Throughout Friday’s proceedings, the court heard how Turkish authorities have declared more than 60 24/7 curfews on multiple Kurdish cities since last August, using gunmen, rockets and tanks to oppress civilians.
Hundreds of thousands have been displaced, while hundreds have died, according to human rights observers. The Turkish Exporters’ Association was an official partner at DSEI 2015, and had dutifully sent a military delegation along with government representatives to the arms fair.
The court also heard evidence of UK-manufactured arms being peddled to Saudi Arabia.
Military wares made in Britain have regularly been used in Saudi military attacks on Yemen, such as BAE Systems fighter jets and Raytheon’s Paveway bombs. Britain has also licensed £2.8 billion worth of arms to the Gulf state since its military onslaught on Yemen began.

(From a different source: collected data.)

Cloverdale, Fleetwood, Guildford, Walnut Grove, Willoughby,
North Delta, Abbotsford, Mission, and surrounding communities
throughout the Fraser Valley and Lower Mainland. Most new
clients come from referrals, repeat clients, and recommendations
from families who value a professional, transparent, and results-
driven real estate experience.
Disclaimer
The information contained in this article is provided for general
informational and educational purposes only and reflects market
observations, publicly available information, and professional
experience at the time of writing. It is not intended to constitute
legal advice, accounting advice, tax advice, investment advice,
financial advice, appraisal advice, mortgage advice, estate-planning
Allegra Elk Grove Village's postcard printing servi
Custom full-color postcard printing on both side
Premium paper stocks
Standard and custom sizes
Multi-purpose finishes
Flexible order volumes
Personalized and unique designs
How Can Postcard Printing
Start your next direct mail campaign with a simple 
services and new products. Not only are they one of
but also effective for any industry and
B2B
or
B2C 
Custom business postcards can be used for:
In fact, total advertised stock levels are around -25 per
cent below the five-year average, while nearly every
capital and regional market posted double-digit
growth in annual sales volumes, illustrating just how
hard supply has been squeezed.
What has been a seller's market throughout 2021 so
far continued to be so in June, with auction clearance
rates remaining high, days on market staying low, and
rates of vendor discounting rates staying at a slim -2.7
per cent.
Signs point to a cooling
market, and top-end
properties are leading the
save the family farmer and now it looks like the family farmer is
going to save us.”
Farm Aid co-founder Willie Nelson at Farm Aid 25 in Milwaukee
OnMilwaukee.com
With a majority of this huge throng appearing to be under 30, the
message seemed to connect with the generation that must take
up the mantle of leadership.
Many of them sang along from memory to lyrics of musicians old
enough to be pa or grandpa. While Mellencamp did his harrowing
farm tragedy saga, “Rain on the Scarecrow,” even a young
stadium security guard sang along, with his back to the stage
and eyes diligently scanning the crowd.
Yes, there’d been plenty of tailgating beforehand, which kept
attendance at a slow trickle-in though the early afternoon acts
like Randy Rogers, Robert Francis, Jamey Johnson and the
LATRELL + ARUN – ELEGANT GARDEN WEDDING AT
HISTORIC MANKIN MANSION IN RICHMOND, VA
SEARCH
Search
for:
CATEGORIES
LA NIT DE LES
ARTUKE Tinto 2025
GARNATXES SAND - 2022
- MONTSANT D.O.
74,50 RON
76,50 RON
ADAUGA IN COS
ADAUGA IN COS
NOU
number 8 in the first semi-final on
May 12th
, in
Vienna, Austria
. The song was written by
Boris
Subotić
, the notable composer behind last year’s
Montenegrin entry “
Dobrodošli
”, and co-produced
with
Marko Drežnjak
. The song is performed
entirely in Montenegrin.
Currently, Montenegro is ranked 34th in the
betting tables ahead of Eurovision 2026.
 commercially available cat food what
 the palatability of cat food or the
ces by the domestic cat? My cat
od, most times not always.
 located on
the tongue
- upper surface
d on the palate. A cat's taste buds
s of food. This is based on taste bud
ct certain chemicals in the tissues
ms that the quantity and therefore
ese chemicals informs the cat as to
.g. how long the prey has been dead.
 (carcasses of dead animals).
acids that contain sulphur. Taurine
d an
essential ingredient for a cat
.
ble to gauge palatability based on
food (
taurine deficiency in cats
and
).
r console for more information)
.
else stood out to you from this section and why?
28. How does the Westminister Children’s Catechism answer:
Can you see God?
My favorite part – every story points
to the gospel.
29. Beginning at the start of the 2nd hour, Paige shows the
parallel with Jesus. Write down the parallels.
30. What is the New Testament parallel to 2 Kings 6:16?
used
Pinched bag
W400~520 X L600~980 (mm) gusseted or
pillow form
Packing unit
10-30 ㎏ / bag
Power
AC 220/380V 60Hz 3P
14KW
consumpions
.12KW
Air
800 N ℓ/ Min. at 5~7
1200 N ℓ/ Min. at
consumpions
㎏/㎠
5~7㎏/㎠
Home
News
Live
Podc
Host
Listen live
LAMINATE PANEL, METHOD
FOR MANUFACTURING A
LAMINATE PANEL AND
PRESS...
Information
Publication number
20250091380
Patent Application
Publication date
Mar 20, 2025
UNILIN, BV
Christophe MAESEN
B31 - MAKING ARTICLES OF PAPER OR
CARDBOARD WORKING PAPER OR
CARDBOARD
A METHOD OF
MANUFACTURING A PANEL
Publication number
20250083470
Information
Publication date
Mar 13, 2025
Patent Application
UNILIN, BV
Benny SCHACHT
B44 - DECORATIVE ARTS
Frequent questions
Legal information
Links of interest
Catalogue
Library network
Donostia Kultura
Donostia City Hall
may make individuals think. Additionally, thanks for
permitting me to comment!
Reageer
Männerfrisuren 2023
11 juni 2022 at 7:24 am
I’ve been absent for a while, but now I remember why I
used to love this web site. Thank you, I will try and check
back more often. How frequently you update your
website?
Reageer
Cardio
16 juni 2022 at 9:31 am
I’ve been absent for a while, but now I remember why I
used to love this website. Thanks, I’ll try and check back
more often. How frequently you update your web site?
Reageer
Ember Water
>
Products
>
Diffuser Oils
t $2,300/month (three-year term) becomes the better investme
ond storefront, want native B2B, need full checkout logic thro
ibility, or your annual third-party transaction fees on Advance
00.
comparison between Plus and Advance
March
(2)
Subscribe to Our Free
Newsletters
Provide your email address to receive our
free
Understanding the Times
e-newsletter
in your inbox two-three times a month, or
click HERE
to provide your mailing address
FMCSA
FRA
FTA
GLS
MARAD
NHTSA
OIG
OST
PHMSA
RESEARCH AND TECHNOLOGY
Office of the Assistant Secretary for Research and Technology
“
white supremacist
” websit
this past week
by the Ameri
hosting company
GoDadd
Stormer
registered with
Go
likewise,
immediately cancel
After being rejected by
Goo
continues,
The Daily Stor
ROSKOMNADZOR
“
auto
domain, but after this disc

#StopDSEI A huge result for anti-arms fair campaign. Credible evidence of illegal arms sales in London excuses blockading DSEI— Tarpaulin Simon (@TarpaulinSimon) April 15, 2016
Kat Hobbs, outreach coordinator at Campaign Against the Arms Trade (CAAT), was one of the expert witnesses who provided a testimony to the court. She said that arms destined for Britain’s Royal Air Force (RAF) had been redirected to the Saudi regime.
She also told the court that UK arms contracts to Bahrain had been worth £6 million prior to the 2011 Arab Spring, but have since rocketed to £45 million. She concluded the weapons had been deployed to suppress protesters from demanding democratic reforms in Bahrain.
Bahraini authorities were heavily criticized for using weapons against protesters in a bid to stamp out dissent during the Arab Spring. Nevertheless, delegates from the Gulf state were invited by the British government to DSEI fairs in 2013 and 2015.
Angela Ditchfield, an anti-arms campaigner linked to Britain’s Stop the Arms Fair coalition, branded MPs’ promises to examine concerns raised during Friday’s proceedings unconvincing.
“It’s good that the morality of arms trading is being considered in this way, rather than ignored completely,” she said.
“But the lukewarm expressions of the committee are still shockingly weak in the light of the atrocities we highlighted in our trial.”
Her view was echoed by UK activist with Disarm DSEI Susannah Mengesha, who told RT the planned parliamentary scrutiny would amount to little action on the ground.
“This week, the Parliamentary Committee on Arms Export Controls has responded to the trial by promising to look at the legality of DSEI and how it fits in with the Arms Trade Treaty,” she said.
“We are aware that this usually results in a lot of rhetoric and cosmetic changes, but the arms sales to human rights abusers will continue. Many of us are wary of the prospect of the government investigating itself.”